The GDPR does provide safe harbors where RTBF requests will not apply;

  1. where continued processing is necessary for exercising “freedom of expression and information”;
  2. to comply with legal requirements or to perform a task “in the public interest or in the exercise of official authority vested in the” entity;
  3. for reasons of public health;
  4. for archiving “ in the public interest, scientific or historical research purposes” if erasure would make such work impossible, or seriously impair it;
  5. if necessary for bringing or defending legal claims.

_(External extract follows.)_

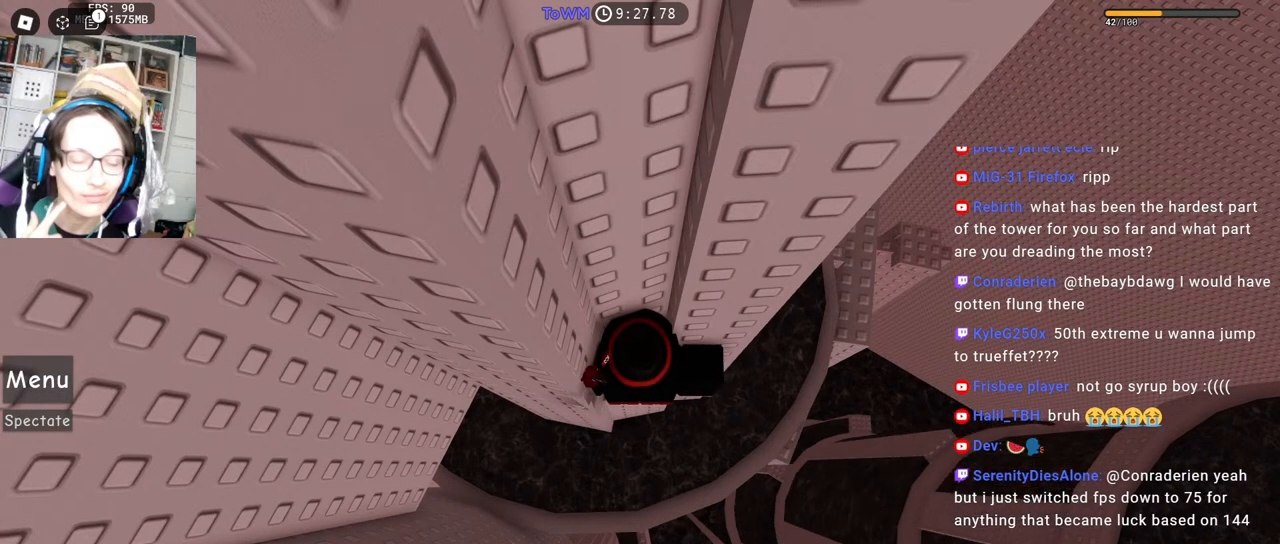
{"keys": [], "mouse": ["wheel"], "events": []}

California’s Right to Deletion

While aiming at the same general target – giving individuals more control over their own information – California has created a very different system for achieving that objective under the CCPA.  For example:

  1. To initiate a request for deletion requires a “verifiable request” and the recipient of the request is required to determine whether it qualifies before complying. CCPA gives the recipient 45 days in which to do so (which can be extended), and requires that the recipient be in communication with the requester during this time frame to provide notice about the process.
  2. Assuming a valid request has been made, the recipient is required to forward the request to any other entity that is handling the data, with the clear expectation that any/all other such entities will comply immediately (i.e. without determining on their own whether they have received a “verifiable request”).

(1798.105(a))

The differences between the two systems are most apparent when it comes to the carve-outs.  In California, the recipient of a request need not comply if they are required to retain the information in order to do any of the following:

  1. Complete an ongoing transaction, or anticipated transactions (based on a context of an ongoing relationship);
  2. For operational security purposes;
  3. To repair errors in functionality;
  4. To exercise free speech, or preserve others’ free speech rights, or to exercise another legal right;
  5. To comply with the law;
  6. To permit solely internal uses that are “reasonably aligned” with the consumer’s expectations.

(1798.105(d))

Free speech advocates will prefer California’s approach.  The combination of California’s threshold requirement for a “verifiable request,” coupled with its express recognition of and protection for free speech rights of both the recipient and others, make the CCPA much less of a blunt instrument than the GDPR and provides much-needed flexibility for resisting malevolent efforts to censor information which the RTBF has already triggered.  This flexibility comes at a cost, of course, since the broad brush employed by the EU gives primacy to the requester’s interests and requires fewer human filters before putting truth into a memory hole.  By contrast, those who are covered by the California law will have to jump through that law’s sequential hoops, and will be compelled to do it in a sharply constrained amount of time, which will no doubt impose significant costs on recipients.  And unless there’s clear evidence of abuses, the California law expressly prohibits charging requesters for the cost of those processes, on the theory that doing so would be discriminatory. (1798.125)  Moreover, the law anticipates and bars efforts to avoid its terms by artful clickwrap, expressly stating that its provisions cannot be waived (1798.192).